Document extract START

Analysis of Primacy Effect in LLMs
This paper investigates the presence of the primacy effect in LLMs, focusing specifically on ChatGPT, Gemini, and Claude. Utilizing a conceptual framework inspired by Asch's 1946 psychological experiments, the authors examine how these models process adjectival descriptions in different sequences and whether they demonstrate biases similar to those observed in human cognition.
Experimental Design and Results
Two experiments were conducted to probe the primacy effect. The first experiment presented each LLM with descriptions of two candidates simultaneously, each having adjectives listed in a different order—one beginning with positive adjectives followed by negative ones, and vice versa. Notably, ChatGPT exhibited a tendency to prefer candidates with positive adjectives listed first, whereas Gemini showed no preference, and Claude consistently refused to choose.

Document extract END

#### What to work on
1) Translate this sentence from the primacy effect summary into Spanish: "Two experiments were conducted to probe the primacy effect."
2) In one to three sentences, explain what the authors of the primacy effect summary want to learn by giving the models adjectival descriptions in different sequences.
3) Echo the primacy effect summary from "Experimental Design and" up to and including "refused to choose.".

Recorded data START

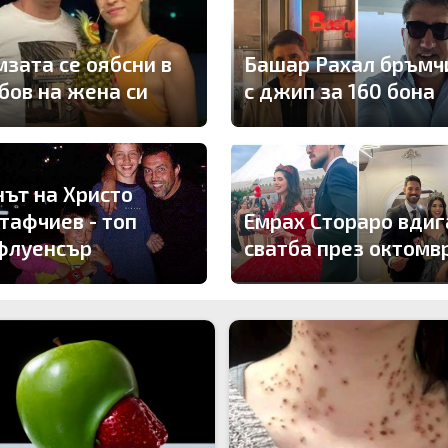
мзата се оябсни в
Башар Рахал бръмч
бов на жена си
с джип за 160 бона
нът на Христо
тафчиев - топ
Емрах Стораро вдиг
флуенсър
сватба през октомв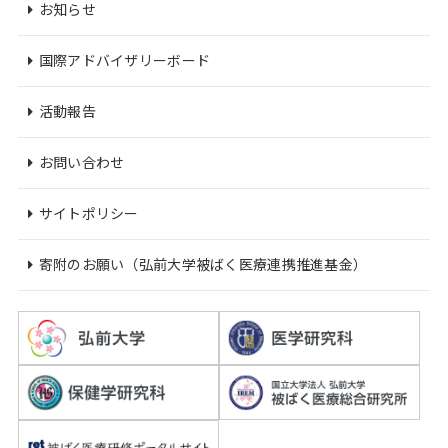
お知らせ
国際アドバイザリーボード
活動報告
お問い合わせ
サイトポリシー
寄附のお願い（弘前大学被ばく医療連携推進基金）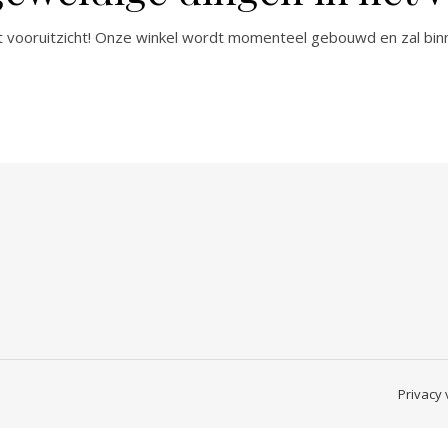
het vooruitzicht! Onze winkel wordt momenteel gebouwd en zal bin
Privacy 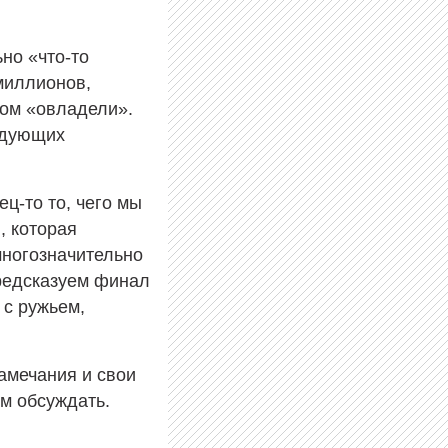
ьно «что-то
миллионов,
дом «овладели».
едующих
ец-то то, чего мы
, которая
многозначительно
предсказуем финал
 с ружьем,
амечания и свои
ем обсуждать.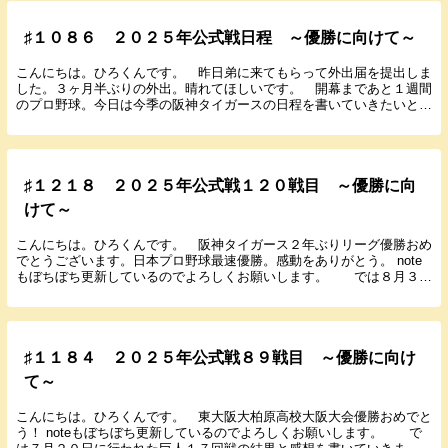
♯１０８６ ２０２５年公式戦日程 ～優勝に向けて～
こんにちは。ひろくんです。 昨日弟に来てもらって外出届を提出しま
した。３ヶ月半ぶりの外出。晴れてほしいです。 開幕まであと１週間
のプロ野球。今日は今季の阪神タイガースの日程を書いていきたいと思
います。 １ ３月２８日（金） 広島 １...
♯１２１８ ２０２５年公式戦１２０戦目 ～優勝に向
けて～
こんにちは。ひろくんです。 阪神タイガース２年ぶりリーグ優勝おめ
でとうございます。日本プロ野球最速優勝。感動をありがとう。 note
もぼちぼち更新しているのでよろしくお願いします。 では８月３１
日に行われた巨人２４回戦の結果と感想を書いて...
♯１１８４ ２０２５年公式戦８９戦目 ～優勝に向け
て～
こんにちは。ひろくんです。 東大阪大柏原高校大阪大会優勝おめでと
う！ noteもぼちぼち更新しているのでよろしくお願いします。 で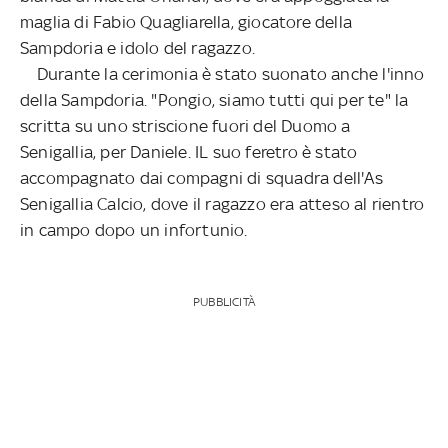
maglia di Fabio Quagliarella, giocatore della
Sampdoria e idolo del ragazzo.
Durante la cerimonia è stato suonato anche l'inno
della Sampdoria. "Pongio, siamo tutti qui per te" la
scritta su uno striscione fuori del Duomo a
Senigallia, per Daniele. IL suo feretro è stato
accompagnato dai compagni di squadra dell'As
Senigallia Calcio, dove il ragazzo era atteso al rientro
in campo dopo un infortunio.
PUBBLICITÀ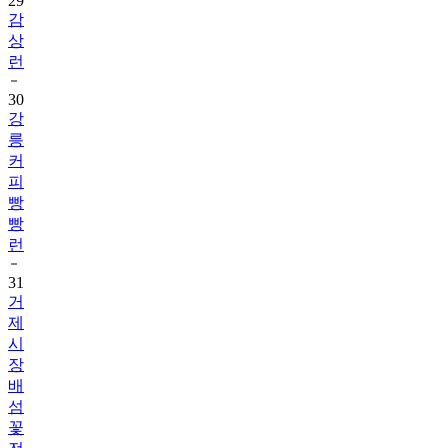
29
감
상
런
30
강
릉
커
피
빵
빵
런
31
거
제
시
장
배
섬
꽃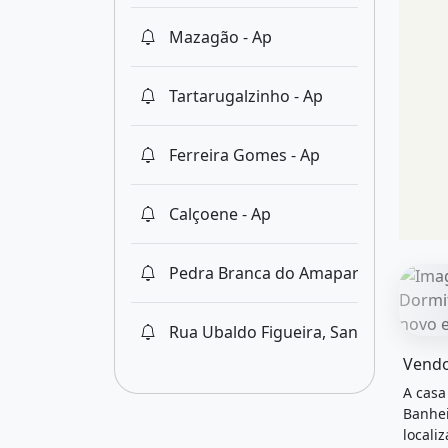
Mazagão - Ap
Tartarugalzinho - Ap
Ferreira Gomes - Ap
Calçoene - Ap
Pedra Branca do Amaparí - Ap
Rua Ubaldo Figueira, Santana - Ap
O imóv
Vendo
A casa
Banhei
locali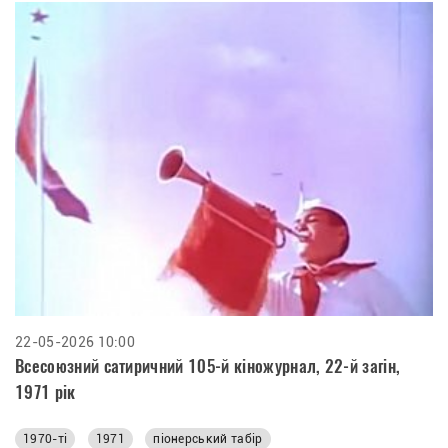
22-05-2026 10:00
Всесоюзний сатиричний 105-й кіножурнал, 22-й загін,
1971 рік
1970-ті
1971
піонерський табір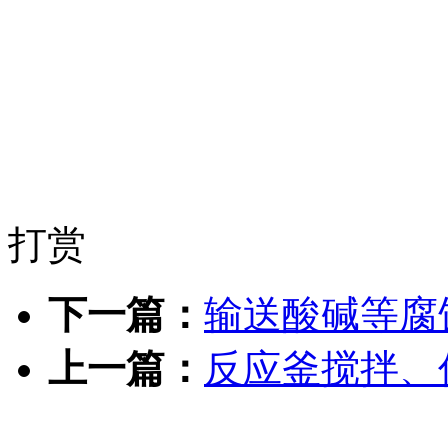
打赏
下一篇：
输送酸碱等腐
上一篇：
反应釜搅拌、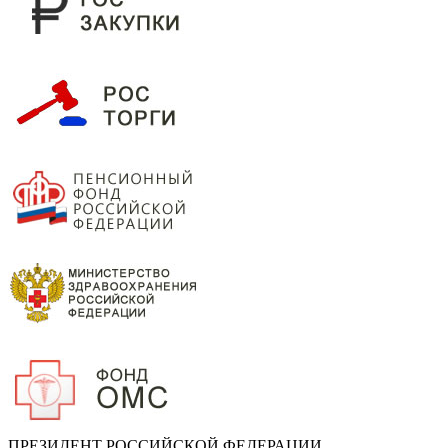
ПРЕЗИДЕНТ РОССИЙСКОЙ ФЕДЕРАЦИИ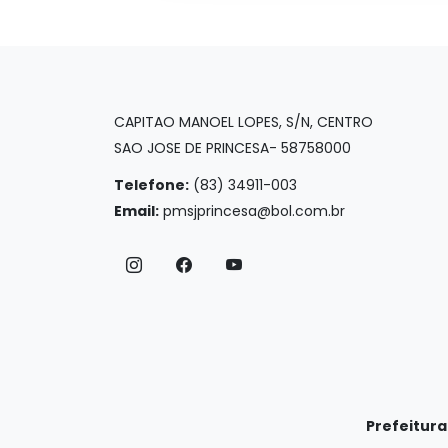
CAPITAO MANOEL LOPES, S/N, CENTRO
SAO JOSE DE PRINCESA- 58758000
Telefone:
(83) 34911-003
Email:
pmsjprincesa@bol.com.br
Prefeitura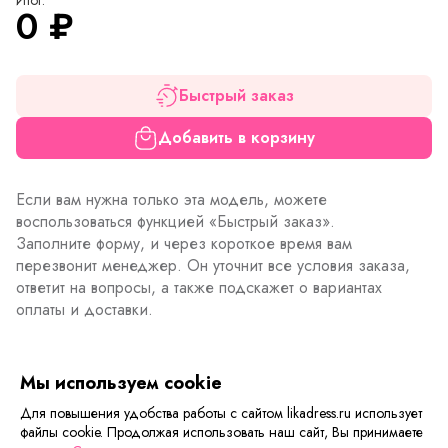
0
₽
Быстрый заказ
Добавить в корзину
Если вам нужна только эта модель, можете
воспользоваться функцией «Быстрый заказ».
Заполните форму, и через короткое время вам
перезвонит менеджер. Он уточнит все условия заказа,
ответит на вопросы, а также подскажет о вариантах
оплаты и доставки.
Мы используем cookie
Описание товара
Характеристики товара
Отзывы
Для повышения удобства работы с сайтом likadress.ru использует
файлы cookie. Продолжая использовать наш сайт, Вы принимаете
Мягкий, дышащий и теплый, вязанный плед очень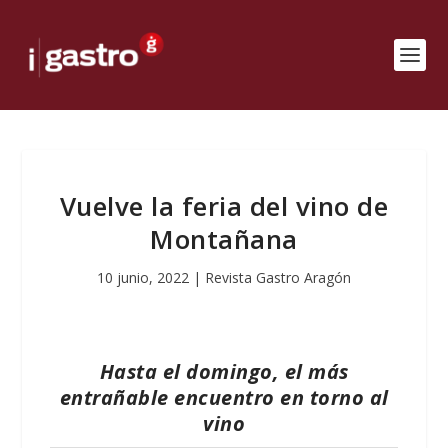
Vuelve la feria del vino de
Montañana
10 junio, 2022
|
Revista Gastro Aragón
Hasta el domingo, el más
entrañable encuentro en torno al
vino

Recorded data END

#### Responses in order
1) Se realizaron dos experimentos para examinar el efecto de primacía.

2) They want to see how ChatGPT, Gemini, and Claude process adjectival descriptions presented in different orders. They also want to find out whether the models show biases like those seen in human cognition. Their approach uses a conceptual framework inspired by Asch's 1946 psychological experiments.

3)
Experimental Design and Results
Two experiments were conducted to probe the primacy effect. The first experiment presented each LLM with descriptions of two candidates simultaneously, each having adjectives listed in a different order—one beginning with positive adjectives followed by negative ones, and vice versa. Notably, ChatGPT exhibited a tendency to prefer candidates with positive adjectives listed first, whereas Gemini showed no preference, and Claude consistently refused to choose.